Dia pikir diriku ini apa? Dia ninggalin aku di sini tiba-tiba? Dia pikir
aku yang terbiasa dengan dirinya di sampingku akan baik-baik saja kalau
tiba-tiba dia menghilang? Kak Ryoo!!
Aku menjerit dalam hati sambil terus menangis.
“HAHAHAHA!”
Itu suara tawanya, aku pasti sedang berhalusinasi.
“Hahahahha, ngapain nangis sambil jongkok gitu?”
Aku mengangkat wajahku. Melihat orang banyak di depanku. Dan ada dia yang
menertawaiku dengan suara paling kencang. Dia!

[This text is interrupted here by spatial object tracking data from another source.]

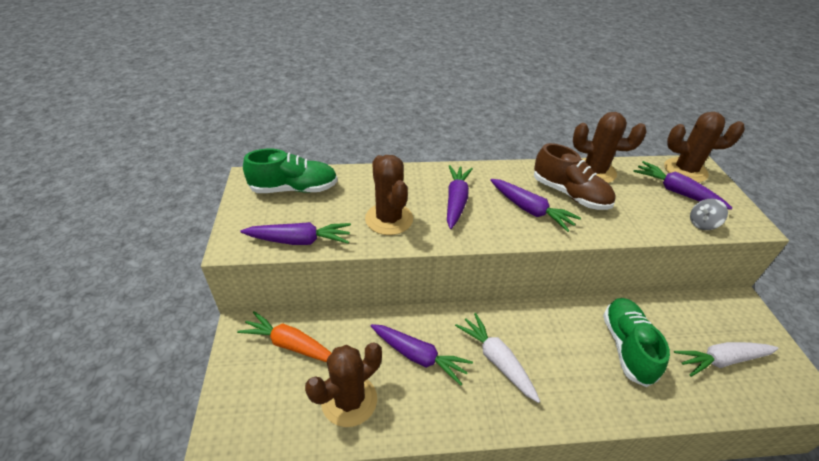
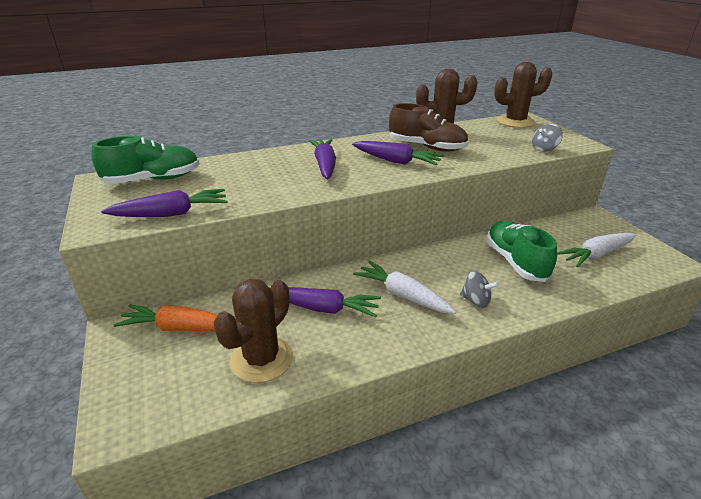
camera: 15 degrees left, 10 degrees down
brown cactus [365,155,413,235] -> none
purple carrot [633,161,732,210] -> none
none -> grey spinning top [460,271,499,308]

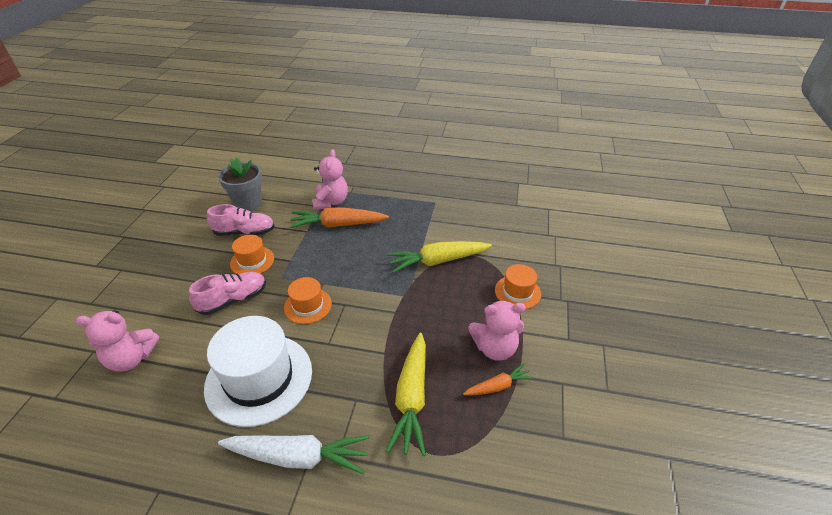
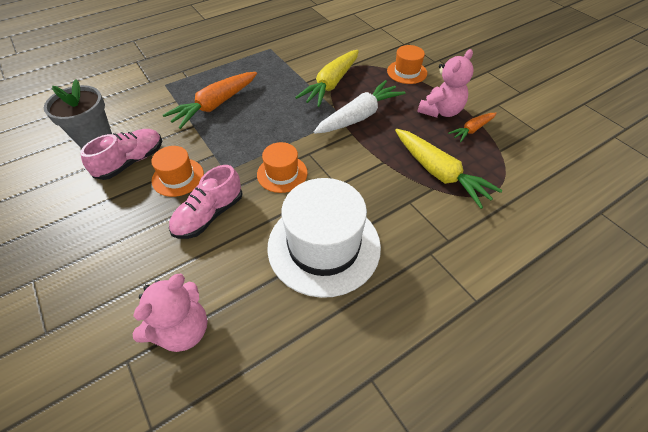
camera: 45 degrees left, 10 degrees up
pink shoe [189,272,266,315] -> pink shoe turned 150 degrees counterclockwise [169,165,243,239]
white carrot [218,435,370,475] -> white carrot moved to [314,80,406,134]
pink teddy bear [312,149,348,210] -> none
orange carrot [463,364,534,396] -> orange carrot turned 150 degrees counterclockwise [448,113,497,142]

“Kak Ryo! Aku dikerjain?!” aku lari ke arahnya. Marah-marah sepuasnya
sambil terus menangis dan memukul badannya dengan kedua tanganku.
Kemudian
salah seorang di antara mereka muncul dari belakang sambil membawa kue ulang
tahun. Dan mereka semua menyanyikan lagu yang paling populer sedunia “Happy
Birthday”. Mereka. Semua. Gak terkecuali Kak Ryo. Masih memasang muka super
rese dan tertawa. Aku dikerjain! Arghhh! Aku lupa kalau hari ini aku ulang
tahun!
Mereka semua memintaku untuk meniup lilinnya. Aku masih dengan wajah yang
basah meniup lilin yang berbentuk angka 18 itu sampai padam. Lalu mereka semua
bertepuk tangan. Meriah. Setelah aku amati wajah-wajah mereka, ternyata adalah
teman-temanku dan teman-temannya yang aku kenal. Ini sungguh mengesalkan.
“Aku beneran mau ke London.” Katanya orang yang saat ini menjadi tersangka
utama untuk amukkanku. Belum sempat aku menyautnya dia sudah melanjutkan.
“Tapi sama kamu.” Sambil menunjukkan tiket ke London lengkap dengan
tanggalnya, yaitu seminggu setelah sekolahku selesai. Dia mengecupku di kening. Aku
hanya bisa menangis sambil memeluknya.